Lately I’ve come across a few great reminders of this principle.  My colleagues over at Shrink Rap recently posted an article about working with patients who are struggling with problems that resemble those that the psychiatrist once experienced.  Indeed, a debate exists within the field as to whether providers should divulge details of their own personal experiences, or whether they should remain detached and objective.  Many psychiatrists see themselves in the latter group, simply offering themselves as a sounding board for the patient’s words and restricting their involvement to medications or other therapeutic interventions that have been planned and agreed to in advance.  This may, however, prevent them from sharing information that may be vital in helping the patient make great progress.
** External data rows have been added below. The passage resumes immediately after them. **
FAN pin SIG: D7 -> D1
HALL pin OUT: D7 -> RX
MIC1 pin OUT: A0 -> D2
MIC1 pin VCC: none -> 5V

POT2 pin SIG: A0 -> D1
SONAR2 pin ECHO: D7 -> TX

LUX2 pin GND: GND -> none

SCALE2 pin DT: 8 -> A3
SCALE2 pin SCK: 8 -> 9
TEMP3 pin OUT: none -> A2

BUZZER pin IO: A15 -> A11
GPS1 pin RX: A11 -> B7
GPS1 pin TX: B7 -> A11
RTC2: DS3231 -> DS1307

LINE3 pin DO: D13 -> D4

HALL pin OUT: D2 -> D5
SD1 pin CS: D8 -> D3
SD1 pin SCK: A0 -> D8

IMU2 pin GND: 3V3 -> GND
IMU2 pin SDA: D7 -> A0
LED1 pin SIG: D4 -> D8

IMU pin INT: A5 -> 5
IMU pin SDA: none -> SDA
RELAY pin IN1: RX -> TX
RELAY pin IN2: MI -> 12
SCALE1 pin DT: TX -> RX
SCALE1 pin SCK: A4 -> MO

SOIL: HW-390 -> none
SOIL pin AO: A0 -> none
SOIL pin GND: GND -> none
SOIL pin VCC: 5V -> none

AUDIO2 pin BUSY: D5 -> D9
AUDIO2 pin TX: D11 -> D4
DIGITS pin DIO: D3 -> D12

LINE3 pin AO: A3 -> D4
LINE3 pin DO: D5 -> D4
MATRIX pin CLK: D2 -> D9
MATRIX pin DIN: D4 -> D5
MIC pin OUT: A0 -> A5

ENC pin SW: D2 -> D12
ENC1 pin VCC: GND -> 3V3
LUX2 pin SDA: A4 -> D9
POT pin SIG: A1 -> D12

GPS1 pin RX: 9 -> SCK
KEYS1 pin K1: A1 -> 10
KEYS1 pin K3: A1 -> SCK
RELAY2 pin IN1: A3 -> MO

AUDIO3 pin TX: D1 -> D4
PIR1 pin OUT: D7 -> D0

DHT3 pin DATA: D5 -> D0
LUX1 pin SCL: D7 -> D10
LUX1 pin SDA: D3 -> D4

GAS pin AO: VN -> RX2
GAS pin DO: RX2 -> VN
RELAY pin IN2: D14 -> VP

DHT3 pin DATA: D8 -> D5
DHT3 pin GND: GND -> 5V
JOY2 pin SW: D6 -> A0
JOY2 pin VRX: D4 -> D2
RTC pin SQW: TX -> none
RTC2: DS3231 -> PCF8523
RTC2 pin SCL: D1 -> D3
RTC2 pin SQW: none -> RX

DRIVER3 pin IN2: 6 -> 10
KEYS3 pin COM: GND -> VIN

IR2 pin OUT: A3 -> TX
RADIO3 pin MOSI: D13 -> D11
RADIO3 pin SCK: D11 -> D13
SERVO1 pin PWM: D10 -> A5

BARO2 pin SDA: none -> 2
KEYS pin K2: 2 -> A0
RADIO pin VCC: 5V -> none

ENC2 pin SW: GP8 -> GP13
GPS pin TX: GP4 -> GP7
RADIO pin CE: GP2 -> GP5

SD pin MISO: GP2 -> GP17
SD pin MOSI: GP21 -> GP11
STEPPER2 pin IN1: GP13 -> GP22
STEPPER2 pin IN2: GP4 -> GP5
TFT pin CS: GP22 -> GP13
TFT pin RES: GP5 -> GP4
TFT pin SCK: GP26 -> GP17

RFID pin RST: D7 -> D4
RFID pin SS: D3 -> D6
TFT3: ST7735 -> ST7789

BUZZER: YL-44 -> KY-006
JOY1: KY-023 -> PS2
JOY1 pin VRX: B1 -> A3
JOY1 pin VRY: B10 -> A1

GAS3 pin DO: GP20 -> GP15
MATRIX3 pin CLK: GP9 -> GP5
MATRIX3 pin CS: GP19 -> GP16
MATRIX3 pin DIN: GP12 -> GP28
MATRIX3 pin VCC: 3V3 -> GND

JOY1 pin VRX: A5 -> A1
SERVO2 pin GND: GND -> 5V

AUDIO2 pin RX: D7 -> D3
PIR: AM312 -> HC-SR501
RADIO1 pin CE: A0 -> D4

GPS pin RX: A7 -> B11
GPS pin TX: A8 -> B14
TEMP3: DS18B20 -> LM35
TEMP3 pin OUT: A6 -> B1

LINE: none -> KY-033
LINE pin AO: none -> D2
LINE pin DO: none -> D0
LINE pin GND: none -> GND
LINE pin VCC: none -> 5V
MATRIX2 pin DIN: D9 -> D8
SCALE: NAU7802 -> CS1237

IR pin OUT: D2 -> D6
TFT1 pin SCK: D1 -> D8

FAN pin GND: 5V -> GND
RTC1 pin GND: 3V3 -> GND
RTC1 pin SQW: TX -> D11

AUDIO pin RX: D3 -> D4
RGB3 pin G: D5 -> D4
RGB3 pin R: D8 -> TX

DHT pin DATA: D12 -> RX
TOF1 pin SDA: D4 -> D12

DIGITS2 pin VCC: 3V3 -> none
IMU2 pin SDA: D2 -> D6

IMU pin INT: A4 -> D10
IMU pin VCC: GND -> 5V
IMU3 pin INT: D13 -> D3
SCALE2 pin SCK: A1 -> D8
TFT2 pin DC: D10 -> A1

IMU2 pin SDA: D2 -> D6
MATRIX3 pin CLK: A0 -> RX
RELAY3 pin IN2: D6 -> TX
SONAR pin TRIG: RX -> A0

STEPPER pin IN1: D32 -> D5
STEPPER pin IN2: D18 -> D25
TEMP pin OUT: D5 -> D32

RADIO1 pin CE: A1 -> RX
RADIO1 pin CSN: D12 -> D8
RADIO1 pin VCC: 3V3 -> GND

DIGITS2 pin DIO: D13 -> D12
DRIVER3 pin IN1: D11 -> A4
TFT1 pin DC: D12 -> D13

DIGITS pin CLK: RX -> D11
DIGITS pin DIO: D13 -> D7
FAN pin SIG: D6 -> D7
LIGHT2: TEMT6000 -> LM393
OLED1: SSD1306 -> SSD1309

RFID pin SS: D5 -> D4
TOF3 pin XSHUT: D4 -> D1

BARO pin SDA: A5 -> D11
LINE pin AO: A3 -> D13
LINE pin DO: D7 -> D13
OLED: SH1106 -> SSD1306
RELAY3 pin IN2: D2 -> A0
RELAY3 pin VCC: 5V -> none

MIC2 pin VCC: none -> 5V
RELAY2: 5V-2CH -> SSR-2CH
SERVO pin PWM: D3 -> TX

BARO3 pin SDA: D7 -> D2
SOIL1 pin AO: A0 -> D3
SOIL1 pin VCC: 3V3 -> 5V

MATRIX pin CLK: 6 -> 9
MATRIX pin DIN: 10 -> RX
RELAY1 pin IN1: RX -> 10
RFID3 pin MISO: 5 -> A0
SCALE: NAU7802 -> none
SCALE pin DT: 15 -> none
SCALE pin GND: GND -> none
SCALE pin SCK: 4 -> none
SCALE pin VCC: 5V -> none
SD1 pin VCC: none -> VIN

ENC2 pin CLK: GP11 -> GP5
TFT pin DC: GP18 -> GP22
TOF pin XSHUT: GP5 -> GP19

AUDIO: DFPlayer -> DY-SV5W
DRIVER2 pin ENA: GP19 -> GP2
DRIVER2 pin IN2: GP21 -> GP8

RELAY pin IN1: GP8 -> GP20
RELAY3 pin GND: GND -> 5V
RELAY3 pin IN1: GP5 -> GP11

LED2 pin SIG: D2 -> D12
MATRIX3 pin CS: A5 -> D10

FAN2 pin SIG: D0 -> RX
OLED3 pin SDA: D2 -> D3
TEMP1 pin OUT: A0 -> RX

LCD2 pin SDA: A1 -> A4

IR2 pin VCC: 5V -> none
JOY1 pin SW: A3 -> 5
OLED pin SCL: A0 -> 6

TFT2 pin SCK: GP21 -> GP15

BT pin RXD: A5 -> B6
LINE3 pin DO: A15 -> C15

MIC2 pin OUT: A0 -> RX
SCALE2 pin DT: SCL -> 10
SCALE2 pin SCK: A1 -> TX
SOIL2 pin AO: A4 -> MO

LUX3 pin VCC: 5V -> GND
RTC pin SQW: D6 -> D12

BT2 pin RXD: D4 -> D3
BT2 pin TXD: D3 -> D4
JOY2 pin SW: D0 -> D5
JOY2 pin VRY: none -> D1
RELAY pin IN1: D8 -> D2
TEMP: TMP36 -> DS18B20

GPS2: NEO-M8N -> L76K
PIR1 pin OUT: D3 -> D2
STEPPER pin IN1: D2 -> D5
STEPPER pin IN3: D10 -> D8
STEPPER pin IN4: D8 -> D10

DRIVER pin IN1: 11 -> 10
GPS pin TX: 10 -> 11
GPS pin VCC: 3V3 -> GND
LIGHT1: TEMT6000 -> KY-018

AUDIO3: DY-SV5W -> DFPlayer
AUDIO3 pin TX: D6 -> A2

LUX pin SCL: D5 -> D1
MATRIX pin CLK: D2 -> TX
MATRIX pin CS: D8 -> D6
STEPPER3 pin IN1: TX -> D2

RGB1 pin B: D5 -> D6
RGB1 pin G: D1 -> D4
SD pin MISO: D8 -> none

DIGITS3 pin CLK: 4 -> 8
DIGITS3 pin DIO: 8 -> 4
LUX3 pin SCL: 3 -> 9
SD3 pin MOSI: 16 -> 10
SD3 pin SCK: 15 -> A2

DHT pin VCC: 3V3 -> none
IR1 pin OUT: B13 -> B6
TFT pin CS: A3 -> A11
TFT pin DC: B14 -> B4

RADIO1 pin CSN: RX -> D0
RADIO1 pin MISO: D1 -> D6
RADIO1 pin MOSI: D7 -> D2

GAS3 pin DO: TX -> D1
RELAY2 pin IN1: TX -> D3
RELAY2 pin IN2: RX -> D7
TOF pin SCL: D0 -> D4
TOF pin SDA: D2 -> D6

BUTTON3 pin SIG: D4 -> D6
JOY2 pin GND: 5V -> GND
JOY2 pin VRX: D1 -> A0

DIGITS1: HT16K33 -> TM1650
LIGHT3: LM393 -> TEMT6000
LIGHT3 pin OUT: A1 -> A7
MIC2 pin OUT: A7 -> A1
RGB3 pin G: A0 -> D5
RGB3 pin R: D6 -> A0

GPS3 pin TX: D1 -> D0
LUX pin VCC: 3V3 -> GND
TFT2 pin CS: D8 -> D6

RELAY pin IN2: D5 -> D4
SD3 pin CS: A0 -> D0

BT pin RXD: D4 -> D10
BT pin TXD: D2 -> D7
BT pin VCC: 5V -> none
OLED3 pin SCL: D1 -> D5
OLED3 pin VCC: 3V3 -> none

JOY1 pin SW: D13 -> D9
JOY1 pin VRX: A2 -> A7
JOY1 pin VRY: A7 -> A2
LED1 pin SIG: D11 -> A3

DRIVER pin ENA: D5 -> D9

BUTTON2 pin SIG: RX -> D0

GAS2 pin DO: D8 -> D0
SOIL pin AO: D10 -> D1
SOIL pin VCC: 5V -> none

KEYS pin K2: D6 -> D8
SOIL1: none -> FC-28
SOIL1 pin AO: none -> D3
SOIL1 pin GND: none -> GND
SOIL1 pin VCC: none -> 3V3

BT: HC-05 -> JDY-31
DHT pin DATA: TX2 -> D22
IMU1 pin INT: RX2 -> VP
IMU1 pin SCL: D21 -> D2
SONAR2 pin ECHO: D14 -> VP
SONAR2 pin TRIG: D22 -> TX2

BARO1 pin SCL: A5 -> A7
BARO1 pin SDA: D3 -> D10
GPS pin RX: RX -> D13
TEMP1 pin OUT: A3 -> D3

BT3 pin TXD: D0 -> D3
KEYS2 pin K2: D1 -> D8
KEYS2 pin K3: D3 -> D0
A few weeks ago a friend sent me a link to this video produced by the Janssen pharmaceutical company (makers of Risperdal and Invega, two atypical antipsychotic medications).

The video purports to simulate the experience of a person experiencing psychotic symptoms.  While I can’t attest to its accuracy, it certainly is consistent with written accounts of psychotic experiences, and is (reassuringly!) compatible with what we screen for in the evaluation of a psychotic patient.  Almost like reading a narrative of someone with mental illness (like Andrew Solomon’s Noonday Demon, William Styron’s Darkness Visible, or An Unquiet Mind by Kay Redfield Jamison), videos and vignettes like this one may help psychiatrists to understand more deeply the personal aspect of what we treat.

I also stumbled upon an editorial in the January 2011 issue of Schizophrenia Bulletin by John Strauss, a Yale psychiatrist, entitled “Subjectivity and Severe Psychiatric Disorders.” In it, he argues that in order to practice psychiatry as a “human science” we must pay as much attention to a patient’s subjective experience as we do to the symptoms they report or the signs we observe.  But he also points out that our research tools and our descriptors—the terms we use to describe the dimensions of a person’s disease state—fail to do this.

Strauss argues that, as difficult as it sounds, we must divorce ourselves from the objective scientific tradition that we value so highly, and employ different approaches to understand and experience the subjective phenomena that our patients encounter—essentially to develop a “second kind of knowledge” (the first being the textbook knowledge that all doctors obtain through their training) that is immensely valuable in understanding a patient’s suffering.  He encourages role-playing, journaling, and other experiential tools to help physicians relate to the qualia of a patient’s suffering.

It’s hard to quantify subjective experiences for purposes of insurance billing, or for standardized outcomes measurements like surveys or questionnaires, or for large clinical trials of new pharmaceutical agents.  And because these constitute the reality of today’s medical practice, it is hard for physicians to draw their attention to the subjective experience of patients.  Nevertheless, physicians—and particularly psychiatrists—should remind themselves every so often that they’re dealing with people, not diseases or symptoms, and to challenge themselves to know what that actually means.

By the same token, patients have a right to know that their thoughts and feelings are not just heard, but understood, by their providers.  While the degree of understanding will (obviously) not be precise, patients may truly benefit from a clinician who “knows” more than meets the eye.